I use Linux Ubuntu 9.10 w/Firefox 3.5.9 and the website does not appear to allow a download, i.e. the website may only work w/Windows Firefox. The plugin does not appear to be available at the standard Firefox plugin website. It might not follow the standard Firefox plugin release procedures.

-- Tom


----------



## Mumbodog (Oct 3, 2007)

Hmmm, the website does not say what OSs it will run on, or does it matter?

http://fireshark.org/

.


----------



## tomdkat (May 6, 2006)

lotuseclat79 said:


> Hi Mumbodog,
> 
> I use Linux Ubuntu 9.10 w/Firefox 3.5.9 and the website does not appear to allow a download, i.e. the website may only work w/Windows Firefox. The plugin does not appear to be available at the standard Firefox plugin website. It might not follow the standard Firefox plugin release procedures.
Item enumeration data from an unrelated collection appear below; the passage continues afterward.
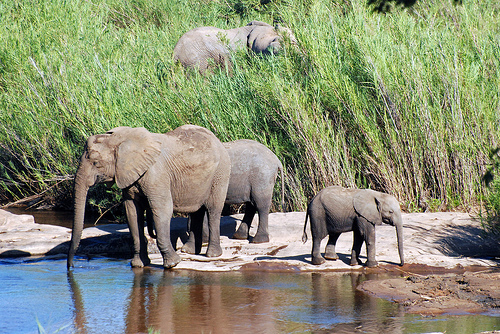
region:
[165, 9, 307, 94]
elephant located in grass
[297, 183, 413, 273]
baby elephant located near water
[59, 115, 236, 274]
adult elephant with trunk hanging down to water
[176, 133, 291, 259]
younger elephant standing behind larger elephant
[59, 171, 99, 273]
an elephants trunk hanging down to water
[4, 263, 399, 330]
small pool of water along rock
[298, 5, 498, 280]
tall grass growing along water with baby elephant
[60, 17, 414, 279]
family of four elephants along the water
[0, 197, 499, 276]
rock river bank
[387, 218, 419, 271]
baby elephant gray colored trunk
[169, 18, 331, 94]
elephant in the tall grass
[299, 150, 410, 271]
baby elephant at the watering hole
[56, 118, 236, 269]
large elephant drinking from the watering hole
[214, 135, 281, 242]
back of an elephant standing behind the larger one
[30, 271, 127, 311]
water in the watering hole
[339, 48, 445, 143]
tall grass behind the watering hole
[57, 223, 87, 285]
wet trunk from drinking water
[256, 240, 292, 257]
wet rocks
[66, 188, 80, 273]
elephant truck reaching for water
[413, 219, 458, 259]
ground by the watering hole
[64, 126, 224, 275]
an elephant drinking from the stream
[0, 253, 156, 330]
the stream is blue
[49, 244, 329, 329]
the elephant reflection in the stream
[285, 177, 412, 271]
a baby elephant drinking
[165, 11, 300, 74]
an elephant in the grass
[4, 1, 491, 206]
the grass is very tall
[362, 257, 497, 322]
rocks in the stream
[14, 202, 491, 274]
dry rocks by the stream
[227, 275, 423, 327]
ripples in the stream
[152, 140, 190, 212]
wrinkles on the elephant's back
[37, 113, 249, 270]
the elephants beside the water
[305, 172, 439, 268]
the young elephant beside the water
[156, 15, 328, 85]
the elephant in the grass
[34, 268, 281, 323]
the water is calm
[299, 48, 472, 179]
the tall grass is green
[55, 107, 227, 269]
the elephant is drinking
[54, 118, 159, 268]
the head of the elephant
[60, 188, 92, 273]
the trunk of the elephant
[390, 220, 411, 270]
the trunk of the elephant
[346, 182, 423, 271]
the head of the elephant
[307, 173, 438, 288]
small elephant by water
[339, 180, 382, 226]
right ear on small elephant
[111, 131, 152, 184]
right ear on large elephant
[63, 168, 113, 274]
trunk on large elephant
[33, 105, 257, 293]
large elephant in water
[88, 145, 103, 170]
left eye on elephant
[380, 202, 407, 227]
right eye on elephant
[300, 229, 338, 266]
right leg on elephant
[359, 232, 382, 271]
right leg on elephant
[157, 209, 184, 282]
left leg on elephant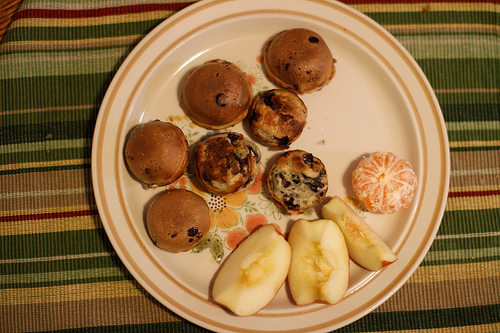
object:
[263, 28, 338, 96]
pancake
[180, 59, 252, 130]
pancake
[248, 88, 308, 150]
pancake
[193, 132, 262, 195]
pancake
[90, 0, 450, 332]
plate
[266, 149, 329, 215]
pancake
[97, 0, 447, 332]
line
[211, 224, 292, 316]
apple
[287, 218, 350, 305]
apple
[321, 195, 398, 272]
apple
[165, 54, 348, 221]
design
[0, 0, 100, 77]
table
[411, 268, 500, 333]
tablecloth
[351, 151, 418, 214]
orange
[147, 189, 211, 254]
pancake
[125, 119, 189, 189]
pancake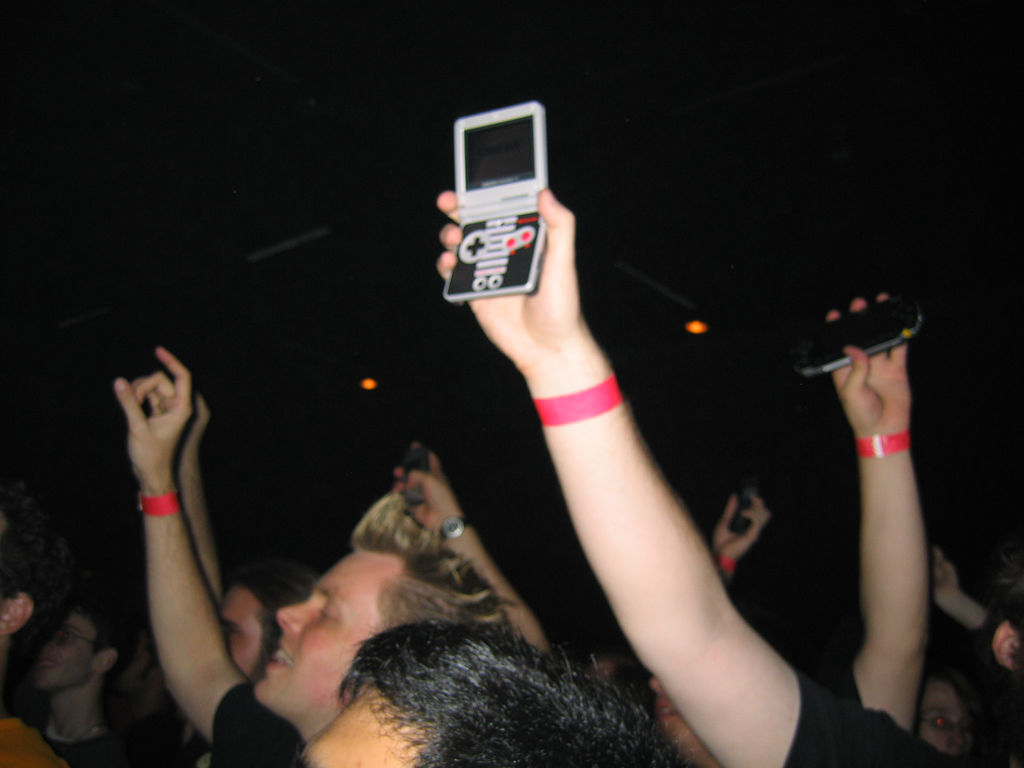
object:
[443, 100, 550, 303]
nintendo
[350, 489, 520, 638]
hair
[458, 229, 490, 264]
pad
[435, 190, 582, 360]
hand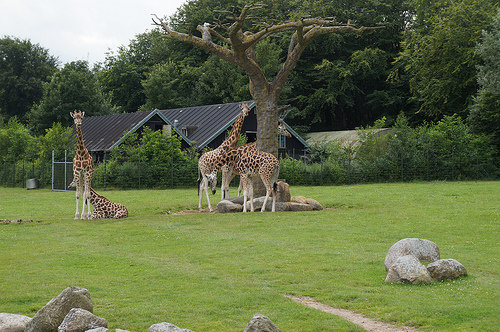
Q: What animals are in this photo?
A: Giraffes.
You need to click "Download" and scroll to the bottom of the page to see the download link. The download is a "XPI" file. I haven't installed it but it is an interesting extension.

Peace...


----------



## lotuseclat79 (Sep 12, 2003)

tomdkat said:


> You need to click "Download" and scroll to the bottom of the page to see the download link. The download is a "XPI" file. I haven't installed it but it is an interesting extension.
> 
> Peace...


Hi tomdkat,

Thanks!

-- Tom


----------



## tomdkat (May 6, 2006)

Let us know how it works out for you. 

Peace...


----------



## lotuseclat79 (Sep 12, 2003)

tomdkat said:


> Let us know how it works out for you.
> 
> Peace...


Hi Tom,

I only downloaded it, and will have a look at it later, then decide whether to use it or not - depending on whether I think I need it or not.

Have you used it yet?

-- Tom


----------



## tomdkat (May 6, 2006)

Nope and I doubt I will.

Peace...


----------